Please see my blog post at www.ajtek.ca/guides/role-based-access-security/
I don’t know if he’s conflating domains with trees. Because while multi tree forests have decreased in popularity, his claim that “single domain forests” are the rage is flat out untrue. Most enterprises I’ve seen have multiple levels of subdomains.
Propably differs depending on your location and field. In my experience, a majority of my clients have had single domain forests.
@@andreas956 the presentation is old, in the end hes talking about hoping that people enjoyed students to business 2011.
Also note the server 2008 references in the video.....

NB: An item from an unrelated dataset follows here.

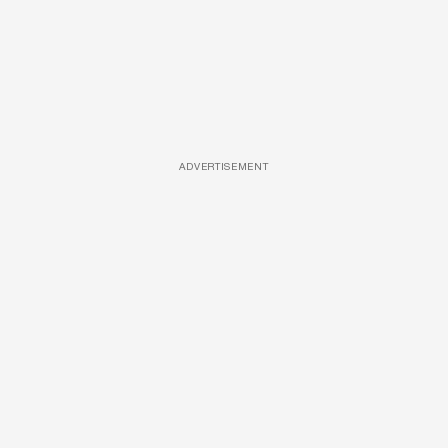
ADVERTISEMENT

Edit: Please take my opinion with a grain a salt. Different Environments will work better with different OU structure. Great video.
Not exactly sure how that OU structure shown around minute 10-11 would be best practice? It’s not very efficient for identifying users. Having All system users under a single OU then separating out by Security Groups seems to defeat the purpose of creating any OU in general. Identity Management should be a key component when organizing your AD.
Having OU structure of departments OR regions of those users and computers would seem to be a better fit for deploying GPO. Security groups should be identified before hand and then be made to how granular you want to make security rules. Those groups could be placed within the OUs to organize them. But then again, the set up of OUs really isn’t that important, as long as it’s standardized and capable of identity management of your users.
See the video at part 43:30 to the end. You MANAGE via saved queries. For example You couldn't care if Joe Smith was in whatever department OU that you've created, you want to have your HelpDesk team reset his password. If you create your setup like in the video, management is SIMPLE and you set the permission ONCE. If you do it the way you're saying - creating department OUs and the like, you must grant access to reset passwords in MULTIPLE OUs instead of just the 1...
@@Adamj_1 Hey Adam, if I add a taskpad view to a saved query and then open the saved .msc as a different user (to delegate administration) then the taskpad view for the saved query is no longer visible. I have been unable to fix this issue. Is there something you need to do in order to have taskpad views in a saved query usable by other admins?
@@julianhamann4925 Just tested this - Saved a taskpad and a saved query and a taskpad to a saved query and all 3 are showing up properly when executing on a different physical server VM, different user account as a delegation would. Not sure what you are experiencing as I can't replicate it.